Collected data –
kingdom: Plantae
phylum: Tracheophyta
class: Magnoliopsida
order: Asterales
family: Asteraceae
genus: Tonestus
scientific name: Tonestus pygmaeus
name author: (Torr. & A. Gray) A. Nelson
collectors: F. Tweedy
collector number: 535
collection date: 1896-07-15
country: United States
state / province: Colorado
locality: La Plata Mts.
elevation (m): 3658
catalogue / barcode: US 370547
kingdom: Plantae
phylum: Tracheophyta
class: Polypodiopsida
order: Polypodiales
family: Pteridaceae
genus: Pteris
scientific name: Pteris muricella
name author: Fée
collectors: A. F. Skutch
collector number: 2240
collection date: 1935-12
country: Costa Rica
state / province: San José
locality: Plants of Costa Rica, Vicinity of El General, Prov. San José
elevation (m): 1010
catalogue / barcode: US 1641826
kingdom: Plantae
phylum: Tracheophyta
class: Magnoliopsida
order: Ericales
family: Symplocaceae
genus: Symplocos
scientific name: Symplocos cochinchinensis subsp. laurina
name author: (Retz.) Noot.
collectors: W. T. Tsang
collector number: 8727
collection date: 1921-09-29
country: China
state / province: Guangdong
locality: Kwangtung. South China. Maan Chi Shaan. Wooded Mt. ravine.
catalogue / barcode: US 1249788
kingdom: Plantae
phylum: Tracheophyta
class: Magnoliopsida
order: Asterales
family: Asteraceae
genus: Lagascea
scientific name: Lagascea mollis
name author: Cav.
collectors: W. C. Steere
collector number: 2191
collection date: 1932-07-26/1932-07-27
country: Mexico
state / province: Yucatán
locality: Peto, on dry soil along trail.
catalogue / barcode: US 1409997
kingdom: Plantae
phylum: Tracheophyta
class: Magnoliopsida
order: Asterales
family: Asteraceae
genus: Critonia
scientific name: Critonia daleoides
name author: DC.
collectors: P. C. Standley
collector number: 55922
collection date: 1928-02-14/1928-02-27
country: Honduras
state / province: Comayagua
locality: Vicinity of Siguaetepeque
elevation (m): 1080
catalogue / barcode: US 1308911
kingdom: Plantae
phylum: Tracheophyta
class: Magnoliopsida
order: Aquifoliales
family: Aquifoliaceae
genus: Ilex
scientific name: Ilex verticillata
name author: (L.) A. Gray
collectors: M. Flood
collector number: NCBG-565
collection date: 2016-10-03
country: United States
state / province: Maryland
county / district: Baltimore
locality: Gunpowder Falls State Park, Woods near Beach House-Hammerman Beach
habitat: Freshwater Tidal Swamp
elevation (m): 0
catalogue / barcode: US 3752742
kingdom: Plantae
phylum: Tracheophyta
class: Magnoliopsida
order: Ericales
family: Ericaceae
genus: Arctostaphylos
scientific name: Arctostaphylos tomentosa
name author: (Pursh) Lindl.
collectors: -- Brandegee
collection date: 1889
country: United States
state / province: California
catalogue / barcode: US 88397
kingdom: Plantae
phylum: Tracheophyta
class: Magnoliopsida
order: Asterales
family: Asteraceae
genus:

What you have to do – Rewrite the material with "site" in place of every "locality" and everything else unchanged.

Final answer –
kingdom: Plantae
phylum: Tracheophyta
class: Magnoliopsida
order: Asterales
family: Asteraceae
genus: Tonestus
scientific name: Tonestus pygmaeus
name author: (Torr. & A. Gray) A. Nelson
collectors: F. Tweedy
collector number: 535
collection date: 1896-07-15
country: United States
state / province: Colorado
site: La Plata Mts.
elevation (m): 3658
catalogue / barcode: US 370547
kingdom: Plantae
phylum: Tracheophyta
class: Polypodiopsida
order: Polypodiales
family: Pteridaceae
genus: Pteris
scientific name: Pteris muricella
name author: Fée
collectors: A. F. Skutch
collector number: 2240
collection date: 1935-12
country: Costa Rica
state / province: San José
site: Plants of Costa Rica, Vicinity of El General, Prov. San José
elevation (m): 1010
catalogue / barcode: US 1641826
kingdom: Plantae
phylum: Tracheophyta
class: Magnoliopsida
order: Ericales
family: Symplocaceae
genus: Symplocos
scientific name: Symplocos cochinchinensis subsp. laurina
name author: (Retz.) Noot.
collectors: W. T. Tsang
collector number: 8727
collection date: 1921-09-29
country: China
state / province: Guangdong
site: Kwangtung. South China. Maan Chi Shaan. Wooded Mt. ravine.
catalogue / barcode: US 1249788
kingdom: Plantae
phylum: Tracheophyta
class: Magnoliopsida
order: Asterales
family: Asteraceae
genus: Lagascea
scientific name: Lagascea mollis
name author: Cav.
collectors: W. C. Steere
collector number: 2191
collection date: 1932-07-26/1932-07-27
country: Mexico
state / province: Yucatán
site: Peto, on dry soil along trail.
catalogue / barcode: US 1409997
kingdom: Plantae
phylum: Tracheophyta
class: Magnoliopsida
order: Asterales
family: Asteraceae
genus: Critonia
scientific name: Critonia daleoides
name author: DC.
collectors: P. C. Standley
collector number: 55922
collection date: 1928-02-14/1928-02-27
country: Honduras
state / province: Comayagua
site: Vicinity of Siguaetepeque
elevation (m): 1080
catalogue / barcode: US 1308911
kingdom: Plantae
phylum: Tracheophyta
class: Magnoliopsida
order: Aquifoliales
family: Aquifoliaceae
genus: Ilex
scientific name: Ilex verticillata
name author: (L.) A. Gray
collectors: M. Flood
collector number: NCBG-565
collection date: 2016-10-03
country: United States
state / province: Maryland
county / district: Baltimore
site: Gunpowder Falls State Park, Woods near Beach House-Hammerman Beach
habitat: Freshwater Tidal Swamp
elevation (m): 0
catalogue / barcode: US 3752742
kingdom: Plantae
phylum: Tracheophyta
class: Magnoliopsida
order: Ericales
family: Ericaceae
genus: Arctostaphylos
scientific name: Arctostaphylos tomentosa
name author: (Pursh) Lindl.
collectors: -- Brandegee
collection date: 1889
country: United States
state / province: California
catalogue / barcode: US 88397
kingdom: Plantae
phylum: Tracheophyta
class: Magnoliopsida
order: Asterales
family: Asteraceae
genus:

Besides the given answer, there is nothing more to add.